**ИСХОДНЫЙ ТЕКСТ**.
Я энергично взял «ручку» на себя и «шаг» вверх. Машина со свистом и рокотом пронеслась над самой крышей жилого комплекса, стремительно пошла вверх, набирая высоту и гася скорость. У меня даже страха не было, что врежемся, а только какой-то охотничий азарт: « попаду-не попаду!».
Владимир Аркадьевич взял управление на себя, и развернувшись буквально вокруг колена, мягко посадил вертолёт на щит. Весь полёт туда-обратно занял не более десяти минут. Выключились и, покинув вертолёт, медленно пошлёпали на отдых. Поднялись на второй этаж, в бильярдную. Нас встретили злые, как черти, «маслуны» (экипаж Леонида Владимировича).
-«Вы, что, придурки?! Мы чуть не обделались лёгким испугом!».
Они продолжали играть в бильярд. Партеечка была в самом разгаре, когда, заслышав рокот лопастей, их бортрадист подошёл к окну, и задумчиво глядя в небо, на приближающийся вертолёт, сказал: « Летят уже обратно. А куда это они летят? Э-э-э-э, а куда это они прут?! Вы только гляньте, а куда это они….».

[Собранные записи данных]
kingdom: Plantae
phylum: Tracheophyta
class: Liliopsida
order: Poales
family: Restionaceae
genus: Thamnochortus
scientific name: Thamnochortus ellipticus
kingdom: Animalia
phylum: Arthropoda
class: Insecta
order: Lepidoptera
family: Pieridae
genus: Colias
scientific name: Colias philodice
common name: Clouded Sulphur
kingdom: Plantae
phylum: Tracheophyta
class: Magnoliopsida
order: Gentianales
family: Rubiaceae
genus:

**ЗАДАНИЯ**.
- A) Повторите дословно фрагмент рассказа о полёте на вертолёте от «Владимир Аркадьевич взял» до «(экипаж Леонида Владимировича).».
- B) Продолжите рассказ о полёте на вертолёте, начиная сразу после его последнего предложения.

**ОЖИДАЕМЫЕ ОТВЕТЫ**.
- A)
Владимир Аркадьевич взял управление на себя, и развернувшись буквально вокруг колена, мягко посадил вертолёт на щит. Весь полёт туда-обратно занял не более десяти минут. Выключились и, покинув вертолёт, медленно пошлёпали на отдых. Поднялись на второй этаж, в бильярдную. Нас встретили злые, как черти, «маслуны» (экипаж Леонида Владимировича).

- B)
Весь экипаж, по одному, подскочил к окну, а потом они, всей оравой, метнулись к выходной двери и застряли в ней. Сдавленные матюки, сопение, и затухающий рокот лопастей над крышей, и всё стихло.
Когда все парламентские, и не очень, выражения в наш адрес были произнесены, Аркадьич сказал: « Да вот, Саню тренировал, в точности расчёта на посадку». И после паузы ехидно добавил: « Вес под тридцать пять тонн, скорость под триста. Если бы мы промахнулись, от комплекса даже головешек не осталось бы. Интересно, а куда это вы бежать собрались?!».
И, на последок, о мостах. Зима, мороз под тридцать. День ясный, солнечный, видно на миллион километров вокруг. Над головой морозное, синее, блёклое небо. Деревья внизу стоят заиндевелые, на снегу синие тени. Красота! Идём из Инты на Усинск напрямую. Наш курс почти строго на запад-270 градусов. Высота 400 метров. Второй пилот ведёт машину. Я сижу, ничего не делаю. Слушаю эфир, кручу головой по сторонам, смотрю на плывущую внизу землю, щурюсь от солнца. Его блики играют на стёклах приборов. В кабине уютная рабочая обстановка.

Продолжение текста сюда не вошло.